Exemple parmi les fourmis collectées

  • Wasmannia auropunctata , appelée petite fourmi de feu est originaire d’Amérique centrale et du Sud.  Elle est bien connue pour sa piqûre douloureuse; elle peut rendre aveugles les chiens et chats ou encore est responsable d’une  réduction significative de la diversité spécifique d’insectes, de populations d’arachnides ou encore de ponte de tortues.
  • Solenopsis  invicta  «  fourmi de feu »,  Originaire Amérique du Sud, elle a été importée accidentellement   un peu partout dans le monde.  Sa piqûre est douloureuse
  • Acromyrmex octospinosus  fourmi champignonniste, signalée en Guadeloupe comme une espèce envahissante, très dangereuse pour la biodiversité végétale, ordinaire et endémique.
  • Pheidole megacephala, originaire d’Afrique australe.  C’est une espèce envahissante qui représente une grave menace  pour la biodiversité, et c’est également un ravageur domestique (câbles téléphoniques, fils électriques). Elle figure sur la liste de UICN pour les 100 espèces envahissantes au monde.
  • Monomorium pharaonisc’est une espèce invasive et cosmopolite

 

LES TERMITES

Dans la zone néo tropicale, le groupe des termites est abondant et diversifié avec environ 5000 espèces. Le manque de connaissance actuelle sur cette faune dans cette région est souvent lié au manque d’inventaire.

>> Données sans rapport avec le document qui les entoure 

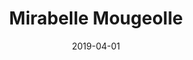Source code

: ---
title: Mirabelle Mougeolle
date: 2019-04-01
span: 2
image: assets/images/team/mimi.jpg
thumb: assets/images/team/mimi.jpg
---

Nous avons utilisé les caractères de la caste des soldats pour les identifications. Trois espèces de termites ont été identifiées:

  • Nasutitermes corniger (Motschulsky, 1855).Ce termite appartient à la sous famille des Nasutiterminae, famille Termitidae.
  • IncisitermesTermite de la famille des Kalotermitidae  assez commun dans les West Indies où on le trouve un peu partout, mais il n’est pas signalé à Cuba, Jamaïque et une partie des Bahamas
  • Termes: Termite de la famille des Termitidae.

 

HYMENOPTÈRES PARASITOIDES 

Nous avons collecté 15 espèces d’hyménoptères de familles assez diverses. Les déterminations des espèces   d’hyménoptères susceptibles  de jouer un rôle dans la régulation des populations de lépidoptères sont en cours.

A l’issue de ce premier inventaire nous pouvons interpeller sur le danger que pourrait représenter certaines fourmis envahissantes sur la flore de Saint-Barthélemy ou sur la population cas de la grande fourmi de feu, la petite fourmi de feu, tristement célèbre pour leurs piqûres douloureuses sur l’homme, de la fourmi champignonniste Acromyrmex octospinosus pour la biodiversité floristique ou encore sur le danger des termites pour l’urbanisation. D’autres espèces en cours d’étude présentent également des intérêts certains.